Tuesday, July 29, 2003

"I WANT TO HELP THEM HELP ME"
BAGHDAD, July 29 — Sitting at a rickety desk with only a ceiling fan to cool Baghdad's searing summer air, Sajida hopes learning English will help her talk to the U.S. soldiers she sees as saviours.

It could also save her life.

She and the four other students in her beginners' English conversation class at Baghdad's Mamoun language institute are trying to gain an upper hand in post-Saddam Hussein Iraq -- where the streets are largely ruled by U.S. soldiers.

Few soldiers have a command of Arabic and misunderstandings have been blamed for more than one fatal checkpoint shooting.

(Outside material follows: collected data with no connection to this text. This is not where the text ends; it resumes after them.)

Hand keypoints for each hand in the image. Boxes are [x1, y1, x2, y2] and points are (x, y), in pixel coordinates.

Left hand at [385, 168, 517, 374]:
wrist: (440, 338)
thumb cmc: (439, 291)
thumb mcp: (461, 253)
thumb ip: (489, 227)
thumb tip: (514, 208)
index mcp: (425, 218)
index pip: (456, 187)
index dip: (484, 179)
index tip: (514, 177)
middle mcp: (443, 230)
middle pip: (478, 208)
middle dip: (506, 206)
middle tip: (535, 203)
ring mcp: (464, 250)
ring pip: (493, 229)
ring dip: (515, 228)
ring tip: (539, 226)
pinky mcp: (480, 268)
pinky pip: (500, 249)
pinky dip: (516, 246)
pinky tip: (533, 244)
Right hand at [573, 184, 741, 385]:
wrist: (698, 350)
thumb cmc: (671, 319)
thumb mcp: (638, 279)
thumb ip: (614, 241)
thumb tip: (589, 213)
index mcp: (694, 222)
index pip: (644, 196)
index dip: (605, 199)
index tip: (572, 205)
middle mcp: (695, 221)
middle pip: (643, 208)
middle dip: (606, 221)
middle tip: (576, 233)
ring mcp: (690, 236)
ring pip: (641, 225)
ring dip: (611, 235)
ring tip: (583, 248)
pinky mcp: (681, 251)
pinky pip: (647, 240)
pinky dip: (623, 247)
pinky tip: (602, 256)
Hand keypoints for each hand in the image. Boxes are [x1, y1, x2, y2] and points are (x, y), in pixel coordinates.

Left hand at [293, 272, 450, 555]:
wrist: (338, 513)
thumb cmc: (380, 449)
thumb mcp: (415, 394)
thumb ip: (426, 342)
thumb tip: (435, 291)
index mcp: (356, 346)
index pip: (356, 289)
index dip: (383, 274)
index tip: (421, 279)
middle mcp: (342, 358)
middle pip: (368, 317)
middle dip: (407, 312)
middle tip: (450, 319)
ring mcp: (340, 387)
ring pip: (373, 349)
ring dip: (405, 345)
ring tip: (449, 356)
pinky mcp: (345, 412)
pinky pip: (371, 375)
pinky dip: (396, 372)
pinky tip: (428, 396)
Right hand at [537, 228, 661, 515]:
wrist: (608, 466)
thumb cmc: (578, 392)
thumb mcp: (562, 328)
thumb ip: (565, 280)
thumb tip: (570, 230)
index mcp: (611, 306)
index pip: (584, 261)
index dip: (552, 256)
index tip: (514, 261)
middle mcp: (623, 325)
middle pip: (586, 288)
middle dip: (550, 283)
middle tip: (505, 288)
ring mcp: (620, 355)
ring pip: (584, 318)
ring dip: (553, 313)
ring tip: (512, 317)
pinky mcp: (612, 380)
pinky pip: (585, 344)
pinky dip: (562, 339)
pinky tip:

But Sajida has other aims in learning a language she feels will open up a world previously closed to her by Saddam.

''If I have any information about Fedayeen or Saddam's followers, I must tell them. We must make friends with the Americans. I see them as angels. I call them God's army,'' said Sajida, a Shi'ite Muslim who says her two brothers were killed by Saddam...

At Mamoun, around three dozen students hope the barely audible decades-old language tapes they are using will help win them jobs at U.S. companies they expect to pour into Iraq.

''Saddam Hussein made us backward,'' one student said. ''We didn't learn the computer. We didn't learn English language very good.''

Asked if they feel anything other than gratitude toward U.S.-led troops who have occupied Iraq for more than three months, the students clam up and avert their eyes.

But when pressed, they say they are less than satisfied though keen to get along.

''The electricity is not very good. The water is not good,'' said Jaafar, a student trained as a maths teacher who said he was denied work under Saddam.

''We have not seen anything from the United States of what they promised,'' he said. ''I want to help them help me.''

You know what brother? We can work with that.